____ Document section

The Madness of WALL-E's Blood Curse. Monday / 07.14.08 / 11:14PM / Joe / comments: 0
Checked out three PS3 demos last weekend. I love demos.
Siren: Blood Curse - This is that survival horror dealie that's coming to PSN episodically in a few weeks. I haven't seen anything on the episodes' price or bonus features, so I'm still thinking about importing it from Japan. It will be sold in four parts, with a combined size of around 7 gigs. Urgh. I guess they're expecting you to pay for the episodes, finish the game, and then eventually get tired of having it around and delete it. Because 7 gigs is kind of a lot for a game that will likely have zero replay value and therefore no real reason to keep it on the drive.
The demo can be played in about ten minutes, but I enjoyed it.
Oddly, the demo does not employ the series' trademark feature... sight-jacking zombies. Instead, it's just very normal horror stuff. Scary cutscene, sneak past this guy, find a weapon, kill that guy, kill these other guys, take the girl to the mission end point. Looks great though, so maybe that's all the demo needs.
I guess it's loaded with context-sensitive animations, because I played through it twice and saw some different kills in the same situations. The first time through, for example, I just hacked a zombie with my lead pipe and she crumpled to the ground. The second time, I was close enough to a wall that I beat her with the pipe, then shoved her through a boarded-up window.

________

# Problem set
1) Edit the section of the PS3 demo blog post starting at "The Madness of" and ending at "on the drive.", replacing "gigs" with "gigabytes".
2) According to the PS3 demo blog post, in how many parts will Siren: Blood Curse be sold?
3) Please carry on the PS3 demo blog post from the point where it stops.
The lines that follow come from a different source.

____ Records

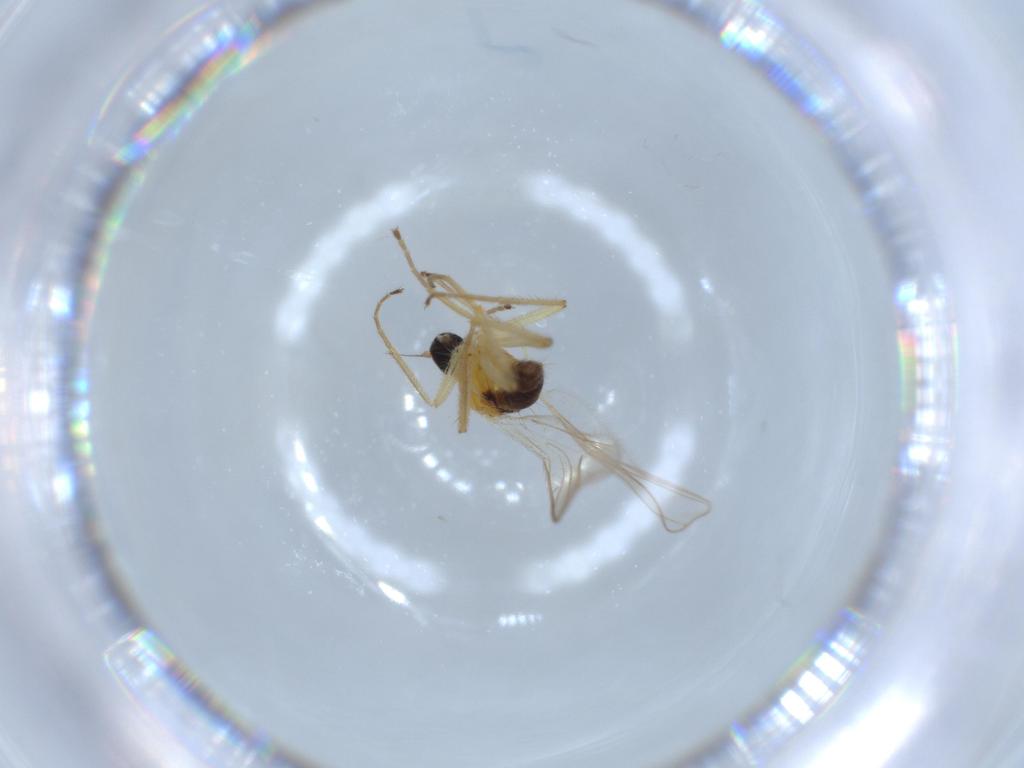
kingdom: Animalia
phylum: Arthropoda
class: Insecta
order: Diptera
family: Hybotidae
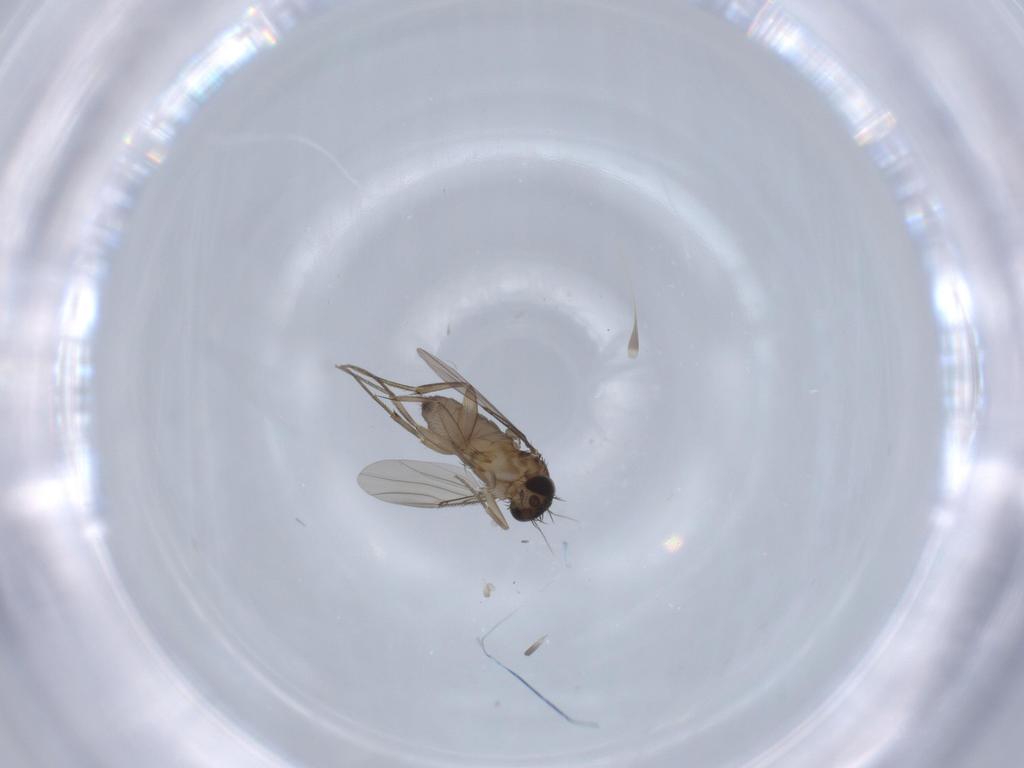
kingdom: Animalia
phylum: Arthropoda
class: Insecta
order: Diptera
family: Phoridae
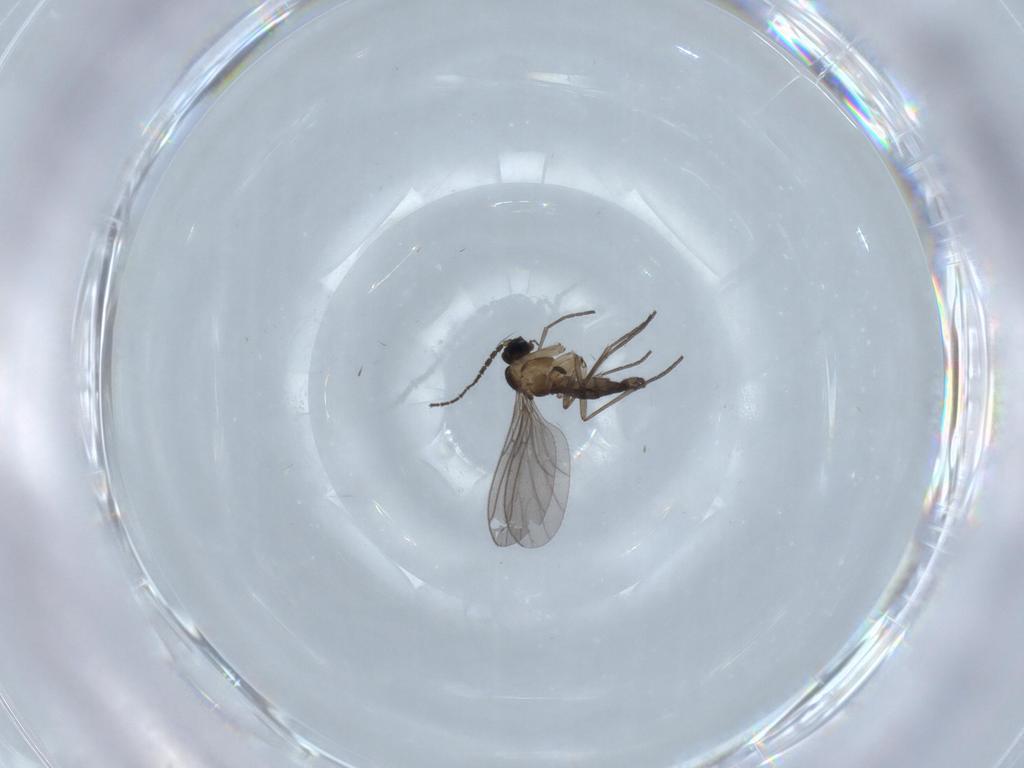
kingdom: Animalia
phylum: Arthropoda
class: Insecta
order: Diptera
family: Sciaridae
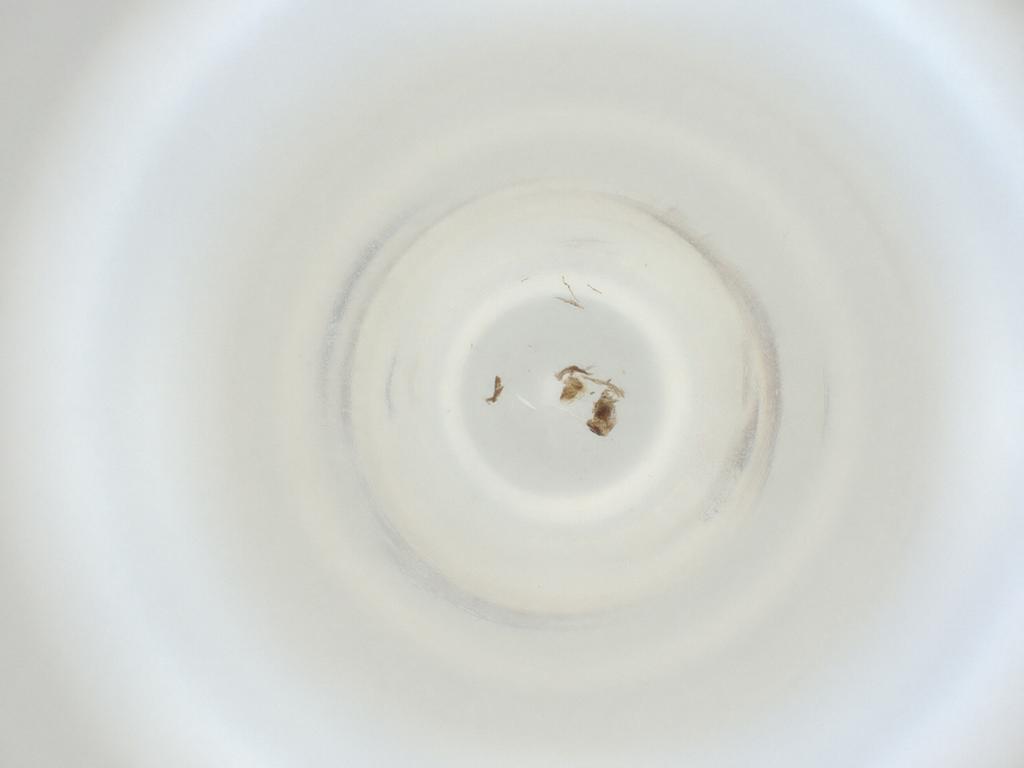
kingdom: Animalia
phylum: Arthropoda
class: Insecta
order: Diptera
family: Cecidomyiidae
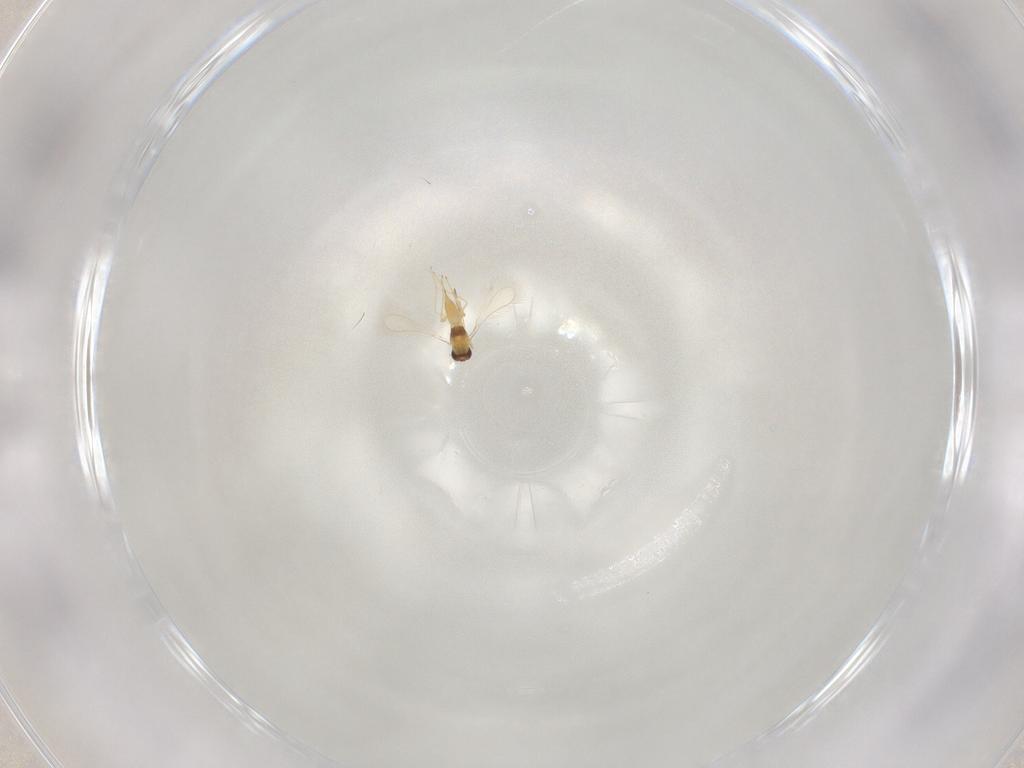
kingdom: Animalia
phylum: Arthropoda
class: Insecta
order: Hymenoptera
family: Mymaridae
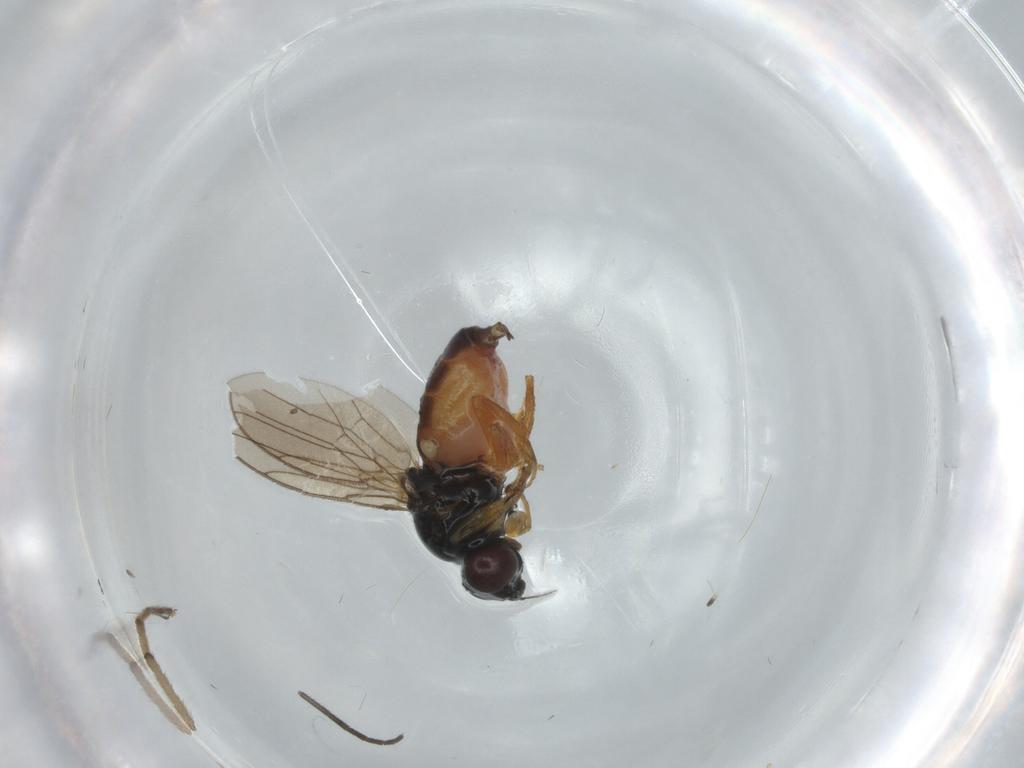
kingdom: Animalia
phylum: Arthropoda
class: Insecta
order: Diptera
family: Chloropidae
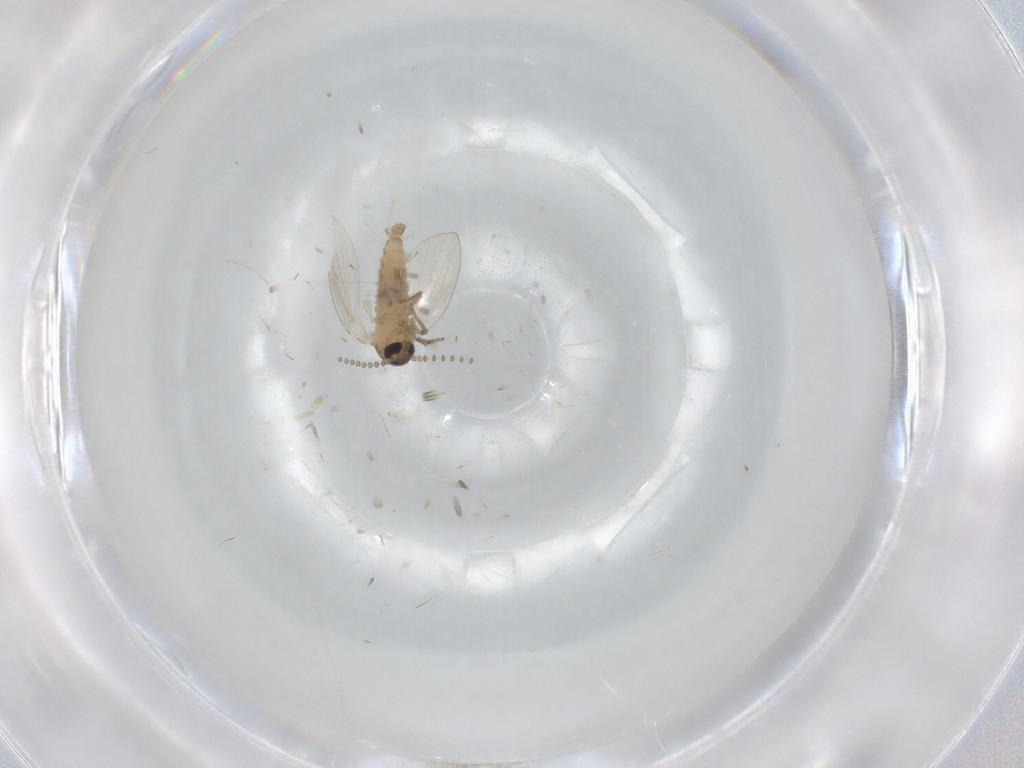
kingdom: Animalia
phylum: Arthropoda
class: Insecta
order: Diptera
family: Psychodidae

________

# Outputs in order
1)
The Madness of WALL-E's Blood Curse. Monday / 07.14.08 / 11:14PM / Joe / comments: 0
Checked out three PS3 demos last weekend. I love demos.
Siren: Blood Curse - This is that survival horror dealie that's coming to PSN episodically in a few weeks. I haven't seen anything on the episodes' price or bonus features, so I'm still thinking about importing it from Japan. It will be sold in four parts, with a combined size of around 7 gigabytes. Urgh. I guess they're expecting you to pay for the episodes, finish the game, and then eventually get tired of having it around and delete it. Because 7 gigabytes is kind of a lot for a game that will likely have zero replay value and therefore no real reason to keep it on the drive.

2) Four parts.

3)
Blood Curse seems to continue the series' practice of hiring actual human actors to use as models for the in-game characters. It also has very, very sharp menus. This is why I really like HD, because even the menus can get so goddamn beautiful. Siren's menu structure - and this dates back to the first game in the series - is compelling because it purposefully sidesteps the whole Horror Games Must Have Gothic Menus and Spiky Fonts trap. It's a very classy UI, although I think the sans serif font they used is some variant of Impact.
Play Asia has the Japanese version for $60 and a rest-of-Asia version for $55, presumably both include the English voice track and menu option. I have no idea what the $5 difference means.
WALL-E - Why do "kids" games always have uncontrollable whipsaw cameras? Do game developers genuinely not give a shit when they win the licensing bid to crap out a kids' movie game? Shouldn't these games be easier to play, not harder? WALL-E would probably be a perfectly respectable platformer collect-a-thon, if the fucking camera wasn't zipping around like crazy. Particularly when you jump.
Kind of a long demo, and has a few completely frustrating parts where death chasms will reset you to a checkpoint too far gone. The demo takes place in a rather boring spaceport, surrounding a brief glitzy shopping mall zone. It gives away the Earthlings-are-all-fat-uber-consumers thing that Disney was trying to keep a lid on in all the preview materials.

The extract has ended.